Segment Start: Records provided

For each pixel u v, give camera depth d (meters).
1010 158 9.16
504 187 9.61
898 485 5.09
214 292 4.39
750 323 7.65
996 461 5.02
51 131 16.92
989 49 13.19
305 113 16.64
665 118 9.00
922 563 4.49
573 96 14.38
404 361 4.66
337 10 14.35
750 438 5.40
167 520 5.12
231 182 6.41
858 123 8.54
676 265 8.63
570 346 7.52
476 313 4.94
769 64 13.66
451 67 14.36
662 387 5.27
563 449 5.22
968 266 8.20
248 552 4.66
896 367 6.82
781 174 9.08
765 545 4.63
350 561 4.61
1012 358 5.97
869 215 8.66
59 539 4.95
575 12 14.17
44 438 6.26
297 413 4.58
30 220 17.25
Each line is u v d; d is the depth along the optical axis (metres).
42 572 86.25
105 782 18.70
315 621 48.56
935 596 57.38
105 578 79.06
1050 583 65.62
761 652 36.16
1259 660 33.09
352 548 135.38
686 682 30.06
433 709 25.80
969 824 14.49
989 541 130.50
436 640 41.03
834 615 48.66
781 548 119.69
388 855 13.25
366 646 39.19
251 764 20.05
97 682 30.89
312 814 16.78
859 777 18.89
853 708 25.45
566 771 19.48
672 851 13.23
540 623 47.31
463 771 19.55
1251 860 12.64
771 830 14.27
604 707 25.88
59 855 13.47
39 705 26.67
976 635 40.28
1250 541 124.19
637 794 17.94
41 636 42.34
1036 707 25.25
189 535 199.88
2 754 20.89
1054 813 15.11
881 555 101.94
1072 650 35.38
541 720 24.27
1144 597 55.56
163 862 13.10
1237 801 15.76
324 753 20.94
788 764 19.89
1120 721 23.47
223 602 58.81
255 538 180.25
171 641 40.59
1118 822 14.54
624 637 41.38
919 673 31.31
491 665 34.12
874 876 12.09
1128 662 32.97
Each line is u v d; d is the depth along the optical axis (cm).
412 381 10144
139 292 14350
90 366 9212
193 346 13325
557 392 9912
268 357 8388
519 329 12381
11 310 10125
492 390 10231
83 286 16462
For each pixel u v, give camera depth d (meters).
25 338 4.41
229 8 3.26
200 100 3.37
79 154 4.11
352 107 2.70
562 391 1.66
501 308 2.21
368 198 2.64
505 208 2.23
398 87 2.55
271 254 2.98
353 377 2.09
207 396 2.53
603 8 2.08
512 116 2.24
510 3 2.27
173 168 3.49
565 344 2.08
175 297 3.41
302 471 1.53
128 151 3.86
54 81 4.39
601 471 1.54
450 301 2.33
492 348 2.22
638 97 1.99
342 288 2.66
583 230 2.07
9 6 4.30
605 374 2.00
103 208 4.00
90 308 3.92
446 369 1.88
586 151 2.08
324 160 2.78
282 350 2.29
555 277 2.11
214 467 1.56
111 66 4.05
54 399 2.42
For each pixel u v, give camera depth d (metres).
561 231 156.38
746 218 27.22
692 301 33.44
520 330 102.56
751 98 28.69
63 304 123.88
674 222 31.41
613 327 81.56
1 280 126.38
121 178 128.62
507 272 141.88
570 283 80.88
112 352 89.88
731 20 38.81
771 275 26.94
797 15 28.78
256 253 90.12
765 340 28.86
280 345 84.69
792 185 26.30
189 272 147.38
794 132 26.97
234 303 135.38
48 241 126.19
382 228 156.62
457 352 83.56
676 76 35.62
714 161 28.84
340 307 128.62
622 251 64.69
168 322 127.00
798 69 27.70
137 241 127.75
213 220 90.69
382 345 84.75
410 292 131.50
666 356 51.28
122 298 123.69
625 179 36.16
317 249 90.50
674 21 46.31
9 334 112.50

Segment End: Records provided

Assignment
Taking the listing above as the source, transcribe only the lines starting at the line with "352 107 2.70" and going through the line with "450 301 2.33", unaltered and with both ends included.

Exercise response
352 107 2.70
562 391 1.66
501 308 2.21
368 198 2.64
505 208 2.23
398 87 2.55
271 254 2.98
353 377 2.09
207 396 2.53
603 8 2.08
512 116 2.24
510 3 2.27
173 168 3.49
565 344 2.08
175 297 3.41
302 471 1.53
128 151 3.86
54 81 4.39
601 471 1.54
450 301 2.33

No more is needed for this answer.